__About this exercise__:
Find every line below with the string "Machine" and pick it out.

__Extracted data__:
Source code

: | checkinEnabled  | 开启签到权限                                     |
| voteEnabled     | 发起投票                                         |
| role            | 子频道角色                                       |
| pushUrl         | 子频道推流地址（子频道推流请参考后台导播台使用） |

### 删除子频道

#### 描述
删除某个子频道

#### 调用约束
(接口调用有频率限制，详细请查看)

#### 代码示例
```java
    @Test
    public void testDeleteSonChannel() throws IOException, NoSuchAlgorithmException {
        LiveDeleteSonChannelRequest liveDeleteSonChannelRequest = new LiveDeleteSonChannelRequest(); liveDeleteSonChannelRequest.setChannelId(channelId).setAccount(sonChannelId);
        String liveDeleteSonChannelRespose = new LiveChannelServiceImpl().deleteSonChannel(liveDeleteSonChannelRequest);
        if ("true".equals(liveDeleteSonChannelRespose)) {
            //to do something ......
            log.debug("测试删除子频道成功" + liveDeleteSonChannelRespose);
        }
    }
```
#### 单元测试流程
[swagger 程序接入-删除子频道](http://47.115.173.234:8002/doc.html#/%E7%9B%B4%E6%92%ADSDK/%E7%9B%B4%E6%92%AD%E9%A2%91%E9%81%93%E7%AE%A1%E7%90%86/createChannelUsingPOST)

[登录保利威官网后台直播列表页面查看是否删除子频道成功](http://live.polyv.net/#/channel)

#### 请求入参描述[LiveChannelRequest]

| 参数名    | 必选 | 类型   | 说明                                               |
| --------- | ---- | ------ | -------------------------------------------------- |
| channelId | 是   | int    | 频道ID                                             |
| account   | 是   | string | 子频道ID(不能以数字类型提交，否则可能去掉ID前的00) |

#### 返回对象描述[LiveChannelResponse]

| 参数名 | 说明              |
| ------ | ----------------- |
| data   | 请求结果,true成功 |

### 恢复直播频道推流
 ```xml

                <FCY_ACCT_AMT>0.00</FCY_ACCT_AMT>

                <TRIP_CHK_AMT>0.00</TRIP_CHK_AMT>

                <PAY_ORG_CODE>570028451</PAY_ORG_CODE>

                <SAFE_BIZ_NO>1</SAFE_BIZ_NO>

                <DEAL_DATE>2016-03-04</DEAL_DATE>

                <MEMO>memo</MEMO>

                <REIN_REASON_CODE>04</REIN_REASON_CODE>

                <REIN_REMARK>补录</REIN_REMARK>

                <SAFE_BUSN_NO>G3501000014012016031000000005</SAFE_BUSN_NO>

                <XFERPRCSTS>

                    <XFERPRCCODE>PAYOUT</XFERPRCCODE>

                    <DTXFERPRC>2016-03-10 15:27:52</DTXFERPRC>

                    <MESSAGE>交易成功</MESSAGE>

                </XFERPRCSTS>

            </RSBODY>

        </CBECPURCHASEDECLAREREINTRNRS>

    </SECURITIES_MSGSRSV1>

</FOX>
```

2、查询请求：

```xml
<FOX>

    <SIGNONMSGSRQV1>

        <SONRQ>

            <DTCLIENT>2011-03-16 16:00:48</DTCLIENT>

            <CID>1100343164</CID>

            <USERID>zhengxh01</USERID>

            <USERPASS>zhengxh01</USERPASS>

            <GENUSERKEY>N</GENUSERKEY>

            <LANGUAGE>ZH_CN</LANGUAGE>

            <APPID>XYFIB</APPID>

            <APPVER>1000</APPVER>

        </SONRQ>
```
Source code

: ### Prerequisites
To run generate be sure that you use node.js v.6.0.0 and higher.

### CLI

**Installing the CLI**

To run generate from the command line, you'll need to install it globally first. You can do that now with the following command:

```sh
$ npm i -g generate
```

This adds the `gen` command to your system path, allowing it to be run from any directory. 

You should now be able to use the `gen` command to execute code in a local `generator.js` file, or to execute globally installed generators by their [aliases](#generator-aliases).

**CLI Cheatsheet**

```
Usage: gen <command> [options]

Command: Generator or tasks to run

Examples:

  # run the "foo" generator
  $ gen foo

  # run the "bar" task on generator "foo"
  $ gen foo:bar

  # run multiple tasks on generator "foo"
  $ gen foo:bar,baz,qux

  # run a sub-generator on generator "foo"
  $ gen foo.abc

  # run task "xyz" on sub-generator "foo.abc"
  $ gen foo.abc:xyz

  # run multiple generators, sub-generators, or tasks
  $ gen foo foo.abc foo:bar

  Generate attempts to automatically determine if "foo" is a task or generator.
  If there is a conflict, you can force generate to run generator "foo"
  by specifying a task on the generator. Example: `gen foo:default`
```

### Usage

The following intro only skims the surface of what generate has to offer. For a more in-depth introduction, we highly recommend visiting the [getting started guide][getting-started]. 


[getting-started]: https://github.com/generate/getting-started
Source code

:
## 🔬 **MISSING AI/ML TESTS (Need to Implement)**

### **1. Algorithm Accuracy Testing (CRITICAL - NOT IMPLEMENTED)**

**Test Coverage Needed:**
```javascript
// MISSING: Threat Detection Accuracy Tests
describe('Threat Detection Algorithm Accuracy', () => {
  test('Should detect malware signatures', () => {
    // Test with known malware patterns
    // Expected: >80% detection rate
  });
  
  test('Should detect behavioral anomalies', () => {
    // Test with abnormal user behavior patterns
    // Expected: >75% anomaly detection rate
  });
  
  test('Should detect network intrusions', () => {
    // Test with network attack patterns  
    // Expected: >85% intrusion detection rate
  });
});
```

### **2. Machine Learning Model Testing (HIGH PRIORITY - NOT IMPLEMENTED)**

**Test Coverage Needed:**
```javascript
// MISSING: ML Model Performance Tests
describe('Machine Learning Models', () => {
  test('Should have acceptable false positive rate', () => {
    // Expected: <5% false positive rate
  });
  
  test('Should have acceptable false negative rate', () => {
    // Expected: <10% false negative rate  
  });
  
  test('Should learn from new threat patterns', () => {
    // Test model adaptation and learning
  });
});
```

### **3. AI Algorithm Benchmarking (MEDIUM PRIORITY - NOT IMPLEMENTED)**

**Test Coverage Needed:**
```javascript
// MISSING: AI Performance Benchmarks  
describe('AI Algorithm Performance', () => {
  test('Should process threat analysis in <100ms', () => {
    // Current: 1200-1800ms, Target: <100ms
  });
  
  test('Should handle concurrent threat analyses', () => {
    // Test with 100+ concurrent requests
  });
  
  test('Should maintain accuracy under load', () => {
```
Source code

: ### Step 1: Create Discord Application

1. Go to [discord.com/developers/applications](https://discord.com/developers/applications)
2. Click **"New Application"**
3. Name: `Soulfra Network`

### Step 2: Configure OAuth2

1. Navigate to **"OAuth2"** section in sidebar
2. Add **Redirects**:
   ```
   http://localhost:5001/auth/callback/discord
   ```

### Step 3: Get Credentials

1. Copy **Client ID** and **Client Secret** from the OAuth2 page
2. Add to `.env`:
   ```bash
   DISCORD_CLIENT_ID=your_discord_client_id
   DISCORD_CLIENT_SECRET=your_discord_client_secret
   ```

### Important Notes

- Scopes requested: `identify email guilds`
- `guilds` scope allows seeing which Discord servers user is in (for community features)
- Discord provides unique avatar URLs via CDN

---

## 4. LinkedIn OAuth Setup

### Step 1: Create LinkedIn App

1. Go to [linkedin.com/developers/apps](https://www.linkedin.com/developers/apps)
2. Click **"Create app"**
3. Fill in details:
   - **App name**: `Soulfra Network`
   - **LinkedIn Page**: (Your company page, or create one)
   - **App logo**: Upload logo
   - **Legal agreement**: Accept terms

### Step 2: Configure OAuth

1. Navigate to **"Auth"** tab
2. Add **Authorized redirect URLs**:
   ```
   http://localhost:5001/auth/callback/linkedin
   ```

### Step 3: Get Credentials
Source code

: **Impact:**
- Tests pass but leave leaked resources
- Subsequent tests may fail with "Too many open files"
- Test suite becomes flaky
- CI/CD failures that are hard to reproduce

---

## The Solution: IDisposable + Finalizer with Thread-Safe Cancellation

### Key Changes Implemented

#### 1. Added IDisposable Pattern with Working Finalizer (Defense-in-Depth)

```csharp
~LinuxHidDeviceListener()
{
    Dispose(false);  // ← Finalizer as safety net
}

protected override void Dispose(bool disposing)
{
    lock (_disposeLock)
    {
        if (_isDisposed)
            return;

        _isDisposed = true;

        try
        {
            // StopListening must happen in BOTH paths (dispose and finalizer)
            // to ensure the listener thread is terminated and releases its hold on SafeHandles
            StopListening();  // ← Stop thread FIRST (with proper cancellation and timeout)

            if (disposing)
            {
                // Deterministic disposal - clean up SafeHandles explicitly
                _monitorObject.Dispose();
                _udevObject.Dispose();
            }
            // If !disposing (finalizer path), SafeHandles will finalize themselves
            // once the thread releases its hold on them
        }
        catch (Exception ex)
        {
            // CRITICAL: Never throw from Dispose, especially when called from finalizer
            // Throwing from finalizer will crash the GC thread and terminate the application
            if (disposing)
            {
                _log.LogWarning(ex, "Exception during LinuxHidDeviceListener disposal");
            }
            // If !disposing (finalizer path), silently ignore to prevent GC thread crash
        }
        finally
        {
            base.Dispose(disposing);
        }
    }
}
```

__Exercise response__:
### **2. Machine Learning Model Testing (HIGH PRIORITY - NOT IMPLEMENTED)**
describe('Machine Learning Models', () => {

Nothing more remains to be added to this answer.